Budiman Sudjatmiko
Budiman Sudjatmiko
"Kerja jauh dari usai, dan pengharapan selalu lebih panjang dari nafas..."

Bergabung


Berlangganan Newsletter

Dapatkan update newsletter dari budimansudjatmiko.net:

Pembangunan "Yang Menyingkirkan"
30 Nov -0001
Kemerdekaan sejatinya adalah berhentinya eksploitasi kembalinya hak-hak rakyat untuk mengelola sumber daya alam/agraria bagi kesejahteraan seluruh anak bangsa...

Arah Pembangunan Kita, Mundur dari Titik Nol

Ketika VOC mulai menjajah Nusantara, sistem ekonomi kita dibangun dengan orientasi ekspor bahan mentah dalam hal ini adalah rempah-rempah. Inggris  menambahkannya dengan impor produk olahan dan menyusun suatu kebijakan baru dalam hukum agraria yaitu dengan sistem sewa tanah yang kita kenal dengan landrente (pajak tanah), sistem yang sebelumnya tak dikenal dalam masyarakat pra kolonial. Masyarakat pra kolonial menunjukkan kepatuhan kepada penguasa dengan memberikan hasil produksi pangan bukan dengan pembayaran sewa tanah.

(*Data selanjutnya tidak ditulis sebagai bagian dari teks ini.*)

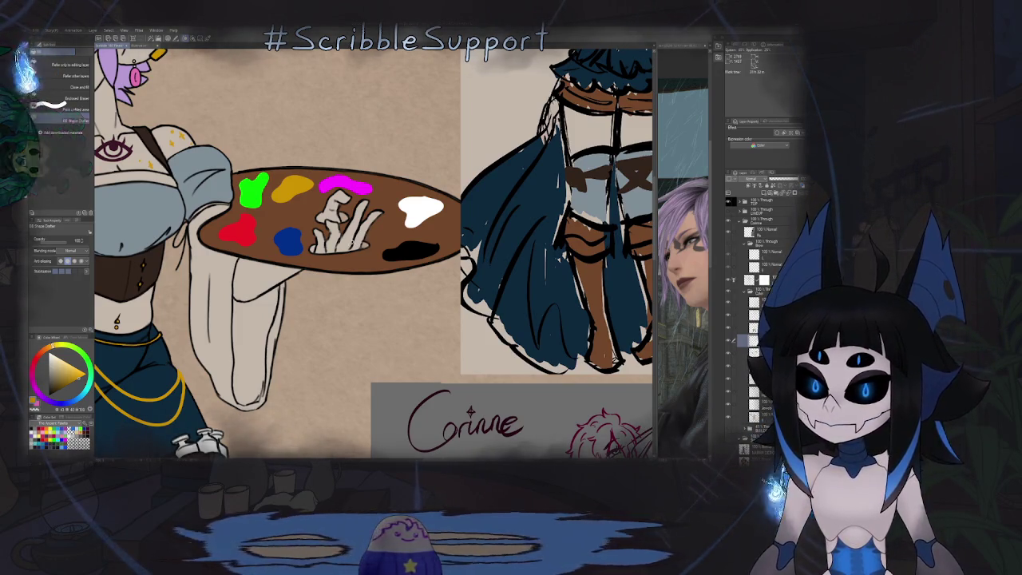
Step: Rotate the blue paint blob to a new tilt with Ctrl+T and deselect
key(m)
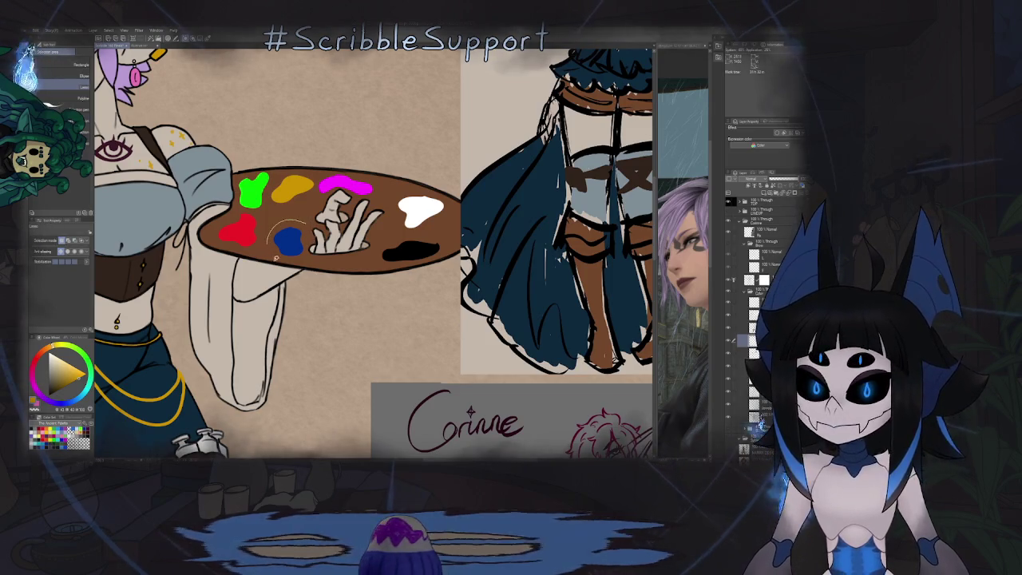
key(ctrl+t)
drag(311, 264, 296, 239)
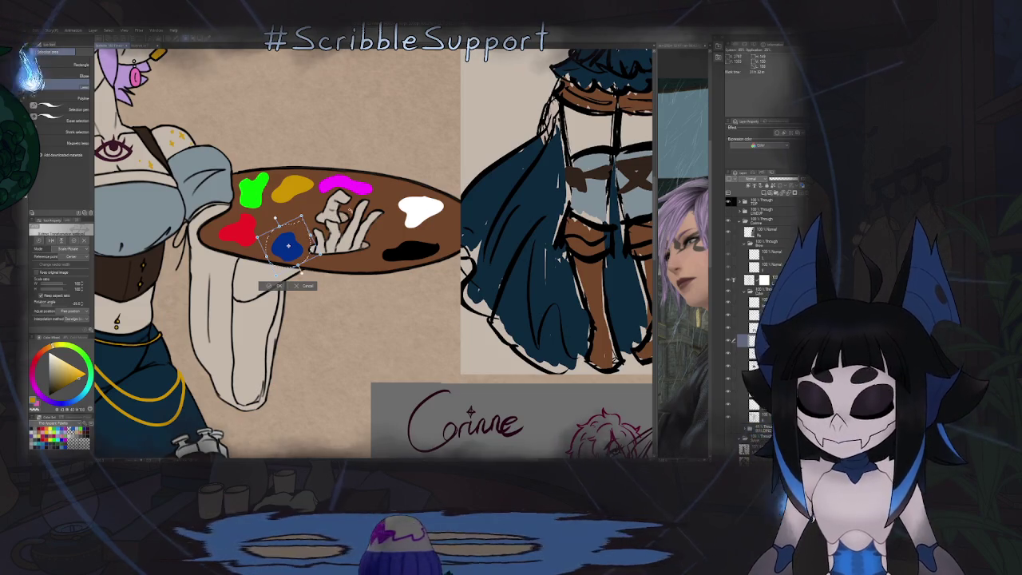
key(Return)
key(ctrl+d)
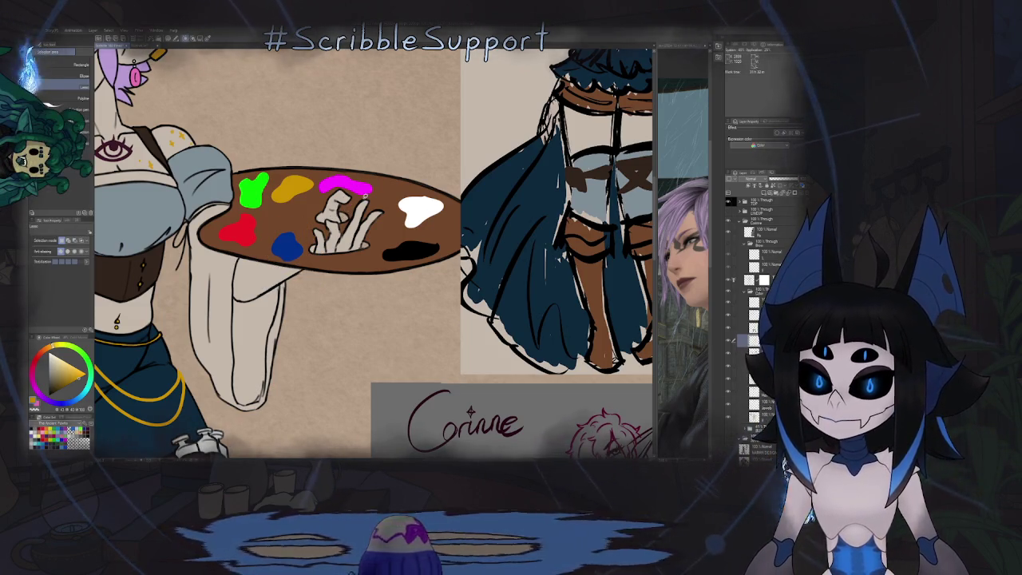
Step: Delete the magenta blob and lasso-fill a larger magenta one over the fingers
scroll(352, 187, up, 2)
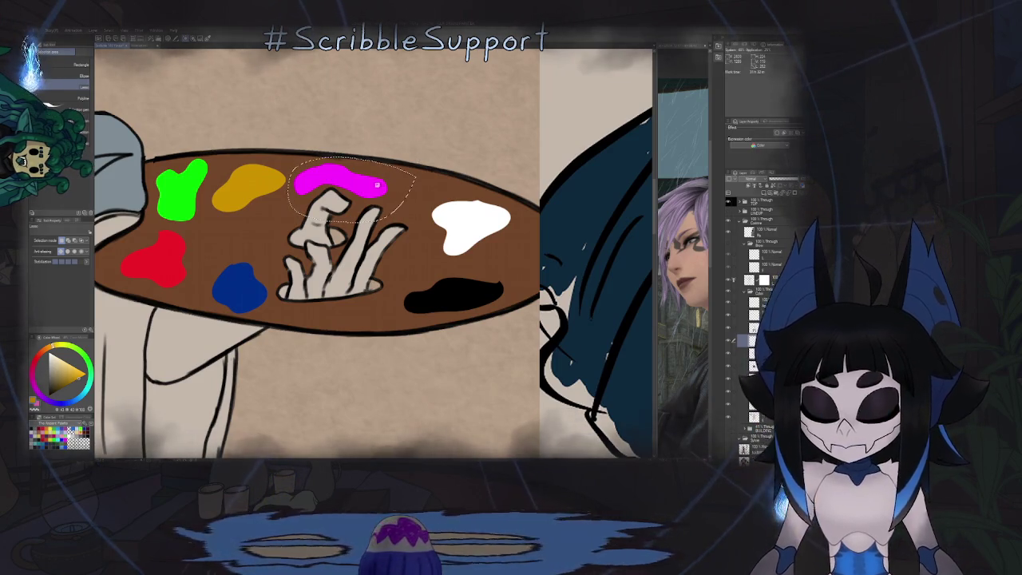
key(Delete)
key(ctrl+d)
key(g)
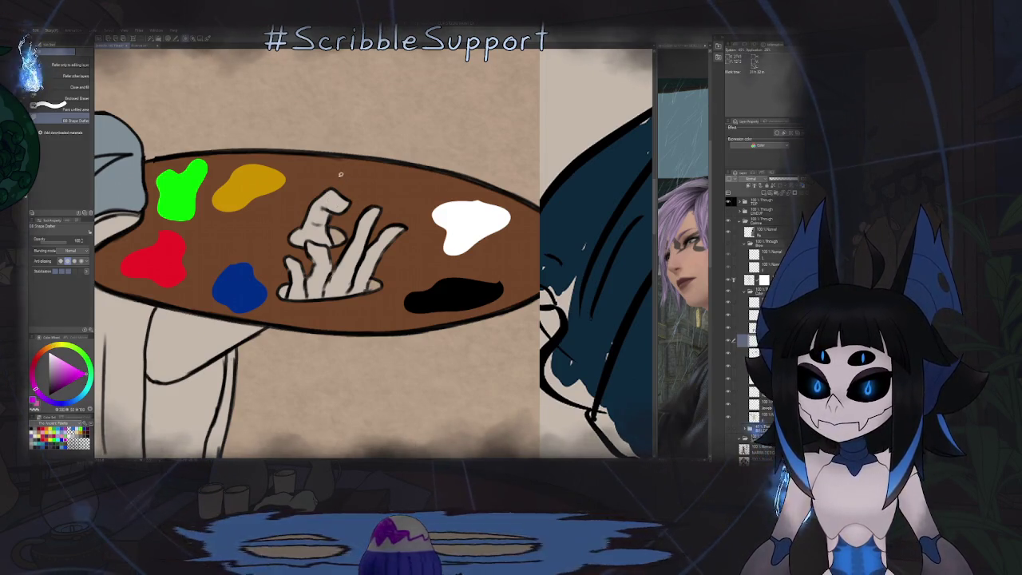
drag(339, 178, 321, 196)
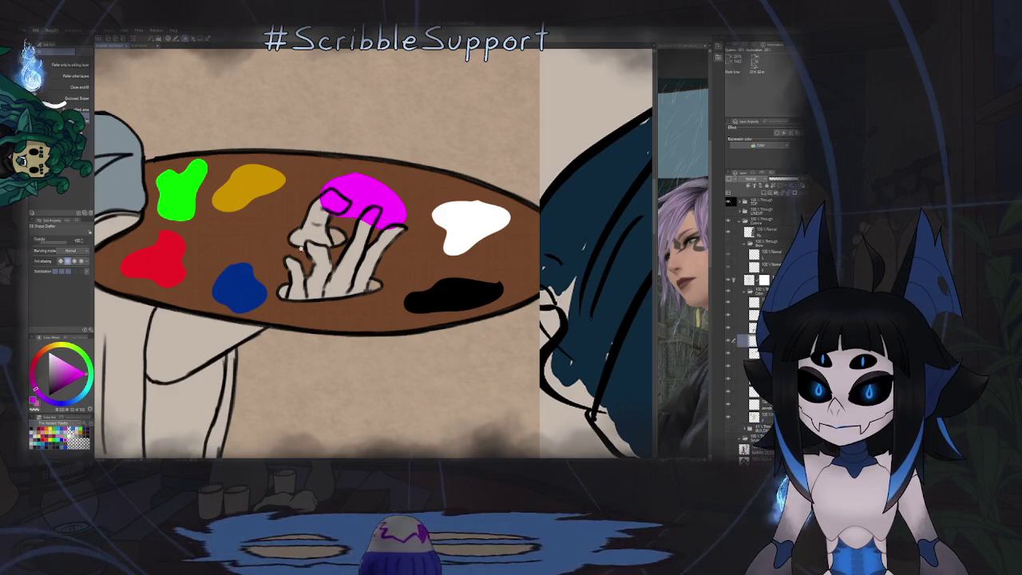
Step: Erase the magenta overlapping the fingertip in three eraser strokes, leaving clean cream fingers
scroll(332, 209, up, 3)
key(b)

Selanjutnya penjajahan Hindia Belanda (1830-1870), menunjukkan pemerasannya dengan membuat kebijakan tanam paksa yang lagi-lagi sesungguhnya diorientasikan untuk pemenuhan eksport. Tahun 1870, merupakan tonggak baru bagi kolonialisme Belanda sebab ketika itu tuntutan kaum liberal Belanda untuk ikut mengambil ‘untung’ dari tanah jajahan dibuka melalui Agrarische Wet, koeli ordonnantie (1880), dan juga Ontginnings-ordonantie (1874). Maka dibukalah perkebunan-perkebunan swasta untuk memenuhi orientasi eksport bahan mentah. Pada periode itu pula lah eksploitasi migas juga dimulai. Semua berlangsung hingga kedatangan ‘saudara dari timur, Jepang 1930-an. Periode Jepang yang singkat ini terasa memeras bagi seluruh negeri, semua  untuk penyediaan kebutuhan pangan bagi perang.

Kenapa kita perlu mereview cerita kolonialisme di atas, sesungguhnya dimaksudkan untuk melihat, apakah benar-benar kita telah melangkah pada makna kemerdekaan sesungguhnya sebagaimana Bung Karno menyebutnya dengan ‘jembatan emas’ ataukah mundur ke belakang dalam bentuk-bentuk baru? Kita hanya bisa mengenalinya melalui orientasi ekonomi bangsa ini dan sistem hukum yang menjadi penopangnya.

Kemerdekaan sejatinya dimaksudkan untuk menghentikan sistem ekonomi feodal dan sistem ekonomi kolonial. Kemerdekaan sejatinya adalah berhentinya eksploitasi kembalinya hak-hak rakyat untuk mengelola sumber daya alam/agraria bagi kesejahteraan seluruh anak bangsa. Selama 15 tahun kemudian disusunlah suatu UU yang dimaksudkan untuk menjalankan amanat pembukaan dasar 1945 :

Kemudian daripada itu untuk membentuk suatu Pemerintahan Negara Indonesia yang melindungi segenap Bangsa Indonesia dan seluruh tumpah darah Indonesia dan untuk memajukan kesejahteraan umum, mencerdaskan kehidupan bangsa, dan ikut melaksanakan ketertiban dunia yang berdasarkan kemerdekaan, perdamaian abadi dan keadilan sosial, maka disusunlah kemerdekaan Kebangsaan Indonesia itu dalam suatu Undang-undang Dasar Negara Republik Indonesia yang berkedaulatan rakyat dengan berdasar kepada : Ketuhanan yang Maha Esa, Kemanusiaan yang adil dan beradab, Persatuan Indonesia, dan kerakyatan yang dipimpin oleh hikmat kebijaksanaan dalam permusyawaratan /perwakilan, serta dengan mewujudkan suatu keadilan sosial bagi seluruh rakyat Indonesia.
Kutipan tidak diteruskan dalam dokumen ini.